EXERCISE:
For the entries below, the expected answer is the line with "Calhoun, L., &", the line with "Edwards, J., &", and every line between them, exactly as written, and nothing more.

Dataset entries
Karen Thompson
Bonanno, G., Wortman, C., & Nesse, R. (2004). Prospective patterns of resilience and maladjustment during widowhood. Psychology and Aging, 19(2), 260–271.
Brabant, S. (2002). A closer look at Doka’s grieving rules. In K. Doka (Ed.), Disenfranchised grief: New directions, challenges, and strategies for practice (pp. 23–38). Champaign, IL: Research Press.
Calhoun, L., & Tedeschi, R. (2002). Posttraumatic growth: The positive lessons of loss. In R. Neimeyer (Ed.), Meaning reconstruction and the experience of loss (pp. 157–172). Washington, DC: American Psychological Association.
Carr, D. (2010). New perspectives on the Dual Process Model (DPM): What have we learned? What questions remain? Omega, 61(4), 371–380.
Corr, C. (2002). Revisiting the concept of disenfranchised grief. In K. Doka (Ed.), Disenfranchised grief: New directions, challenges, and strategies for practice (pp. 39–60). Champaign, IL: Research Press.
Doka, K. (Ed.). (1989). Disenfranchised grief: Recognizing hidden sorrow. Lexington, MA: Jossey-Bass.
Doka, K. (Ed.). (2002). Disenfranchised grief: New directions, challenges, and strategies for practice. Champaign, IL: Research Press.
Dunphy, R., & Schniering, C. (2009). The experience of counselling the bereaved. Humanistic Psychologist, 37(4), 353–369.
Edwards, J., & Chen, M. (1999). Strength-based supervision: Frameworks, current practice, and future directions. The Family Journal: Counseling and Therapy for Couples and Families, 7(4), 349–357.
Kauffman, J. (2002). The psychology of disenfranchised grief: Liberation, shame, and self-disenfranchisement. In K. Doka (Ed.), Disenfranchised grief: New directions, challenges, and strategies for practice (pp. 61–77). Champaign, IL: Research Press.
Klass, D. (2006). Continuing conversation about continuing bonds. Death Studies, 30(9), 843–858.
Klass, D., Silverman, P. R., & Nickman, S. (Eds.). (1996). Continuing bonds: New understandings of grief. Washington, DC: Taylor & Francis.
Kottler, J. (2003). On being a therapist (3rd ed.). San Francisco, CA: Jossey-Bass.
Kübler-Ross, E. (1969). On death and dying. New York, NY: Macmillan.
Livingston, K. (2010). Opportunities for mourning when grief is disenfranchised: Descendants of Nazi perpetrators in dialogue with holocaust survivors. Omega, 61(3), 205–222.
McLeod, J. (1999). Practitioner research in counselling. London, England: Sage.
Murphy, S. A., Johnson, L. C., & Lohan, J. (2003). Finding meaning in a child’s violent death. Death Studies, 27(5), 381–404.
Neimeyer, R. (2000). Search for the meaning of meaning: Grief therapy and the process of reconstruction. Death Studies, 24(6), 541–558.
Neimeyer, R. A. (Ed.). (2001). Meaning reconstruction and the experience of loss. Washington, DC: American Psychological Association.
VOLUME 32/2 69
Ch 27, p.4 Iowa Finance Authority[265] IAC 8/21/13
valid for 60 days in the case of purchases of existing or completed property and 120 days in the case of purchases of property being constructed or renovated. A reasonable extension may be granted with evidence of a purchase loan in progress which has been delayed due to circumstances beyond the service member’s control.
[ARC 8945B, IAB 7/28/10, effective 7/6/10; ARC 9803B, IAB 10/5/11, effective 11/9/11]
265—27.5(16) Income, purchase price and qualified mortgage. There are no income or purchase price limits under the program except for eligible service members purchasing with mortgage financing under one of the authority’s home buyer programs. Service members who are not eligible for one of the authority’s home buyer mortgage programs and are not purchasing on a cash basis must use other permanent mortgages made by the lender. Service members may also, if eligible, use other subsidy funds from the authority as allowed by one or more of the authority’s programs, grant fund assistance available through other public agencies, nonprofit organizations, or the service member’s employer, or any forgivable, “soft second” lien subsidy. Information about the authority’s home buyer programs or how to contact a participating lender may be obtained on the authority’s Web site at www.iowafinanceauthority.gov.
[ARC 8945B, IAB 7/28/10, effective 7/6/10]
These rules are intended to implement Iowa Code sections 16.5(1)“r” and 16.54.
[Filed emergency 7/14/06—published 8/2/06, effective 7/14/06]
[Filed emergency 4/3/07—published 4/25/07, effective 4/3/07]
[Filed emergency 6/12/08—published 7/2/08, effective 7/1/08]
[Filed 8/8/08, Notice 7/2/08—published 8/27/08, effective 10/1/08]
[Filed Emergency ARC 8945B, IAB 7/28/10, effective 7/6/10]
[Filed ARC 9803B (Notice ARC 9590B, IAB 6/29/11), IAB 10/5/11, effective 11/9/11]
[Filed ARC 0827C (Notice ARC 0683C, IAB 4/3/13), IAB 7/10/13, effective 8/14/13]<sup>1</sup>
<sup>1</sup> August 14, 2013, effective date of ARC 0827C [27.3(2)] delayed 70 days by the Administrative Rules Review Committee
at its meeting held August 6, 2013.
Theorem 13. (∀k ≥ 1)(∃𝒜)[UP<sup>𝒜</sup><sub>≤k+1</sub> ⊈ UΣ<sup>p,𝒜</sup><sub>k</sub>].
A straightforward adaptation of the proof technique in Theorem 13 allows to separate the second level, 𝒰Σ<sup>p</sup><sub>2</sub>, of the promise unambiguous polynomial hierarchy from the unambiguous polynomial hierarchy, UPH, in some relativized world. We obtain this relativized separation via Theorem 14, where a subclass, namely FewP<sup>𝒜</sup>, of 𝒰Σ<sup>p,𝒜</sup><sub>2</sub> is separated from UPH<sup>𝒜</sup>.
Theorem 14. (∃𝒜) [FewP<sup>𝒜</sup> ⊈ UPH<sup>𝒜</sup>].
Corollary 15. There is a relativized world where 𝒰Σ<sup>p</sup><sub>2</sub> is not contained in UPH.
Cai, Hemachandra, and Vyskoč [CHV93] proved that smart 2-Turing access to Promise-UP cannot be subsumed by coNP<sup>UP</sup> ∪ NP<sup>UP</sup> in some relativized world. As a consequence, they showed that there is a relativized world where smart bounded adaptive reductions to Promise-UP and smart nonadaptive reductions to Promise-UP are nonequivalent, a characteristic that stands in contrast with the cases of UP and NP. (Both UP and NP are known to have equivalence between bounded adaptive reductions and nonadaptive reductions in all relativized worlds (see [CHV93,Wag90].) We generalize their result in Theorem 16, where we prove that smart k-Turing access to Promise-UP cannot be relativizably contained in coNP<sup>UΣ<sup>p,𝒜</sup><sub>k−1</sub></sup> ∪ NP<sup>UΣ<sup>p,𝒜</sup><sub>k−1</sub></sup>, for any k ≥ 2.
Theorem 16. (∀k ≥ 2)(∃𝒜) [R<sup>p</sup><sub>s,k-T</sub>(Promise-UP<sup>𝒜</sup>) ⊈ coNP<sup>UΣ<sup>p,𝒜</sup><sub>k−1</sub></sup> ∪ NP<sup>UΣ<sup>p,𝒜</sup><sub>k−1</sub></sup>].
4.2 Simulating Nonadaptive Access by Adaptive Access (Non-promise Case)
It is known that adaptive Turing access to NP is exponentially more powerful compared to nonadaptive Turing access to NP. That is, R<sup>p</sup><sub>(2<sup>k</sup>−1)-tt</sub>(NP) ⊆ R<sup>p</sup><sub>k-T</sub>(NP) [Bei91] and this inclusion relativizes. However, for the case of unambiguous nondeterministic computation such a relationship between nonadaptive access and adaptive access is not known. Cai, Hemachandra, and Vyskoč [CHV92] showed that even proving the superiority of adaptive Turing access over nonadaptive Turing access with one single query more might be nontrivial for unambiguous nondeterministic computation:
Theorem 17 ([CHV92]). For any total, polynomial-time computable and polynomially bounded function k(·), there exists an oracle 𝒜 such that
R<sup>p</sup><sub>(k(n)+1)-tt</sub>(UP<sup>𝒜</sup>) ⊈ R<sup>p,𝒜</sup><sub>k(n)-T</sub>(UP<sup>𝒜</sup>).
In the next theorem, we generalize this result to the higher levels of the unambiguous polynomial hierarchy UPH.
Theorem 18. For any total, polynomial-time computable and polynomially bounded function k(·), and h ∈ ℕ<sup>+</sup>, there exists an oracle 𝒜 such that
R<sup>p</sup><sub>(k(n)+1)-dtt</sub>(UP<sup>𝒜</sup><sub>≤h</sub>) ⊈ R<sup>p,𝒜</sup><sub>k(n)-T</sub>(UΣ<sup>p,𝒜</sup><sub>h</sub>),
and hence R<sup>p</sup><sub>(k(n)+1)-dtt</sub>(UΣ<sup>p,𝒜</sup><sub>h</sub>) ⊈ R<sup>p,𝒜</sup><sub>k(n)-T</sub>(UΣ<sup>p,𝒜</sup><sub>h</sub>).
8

EXERCISE RESULT:
Calhoun, L., & Tedeschi, R. (2002). Posttraumatic growth: The positive lessons of loss. In R. Neimeyer (Ed.), Meaning reconstruction and the experience of loss (pp. 157–172). Washington, DC: American Psychological Association.
Carr, D. (2010). New perspectives on the Dual Process Model (DPM): What have we learned? What questions remain? Omega, 61(4), 371–380.
Corr, C. (2002). Revisiting the concept of disenfranchised grief. In K. Doka (Ed.), Disenfranchised grief: New directions, challenges, and strategies for practice (pp. 39–60). Champaign, IL: Research Press.
Doka, K. (Ed.). (1989). Disenfranchised grief: Recognizing hidden sorrow. Lexington, MA: Jossey-Bass.
Doka, K. (Ed.). (2002). Disenfranchised grief: New directions, challenges, and strategies for practice. Champaign, IL: Research Press.
Dunphy, R., & Schniering, C. (2009). The experience of counselling the bereaved. Humanistic Psychologist, 37(4), 353–369.
Edwards, J., & Chen, M. (1999). Strength-based supervision: Frameworks, current practice, and future directions. The Family Journal: Counseling and Therapy for Couples and Families, 7(4), 349–357.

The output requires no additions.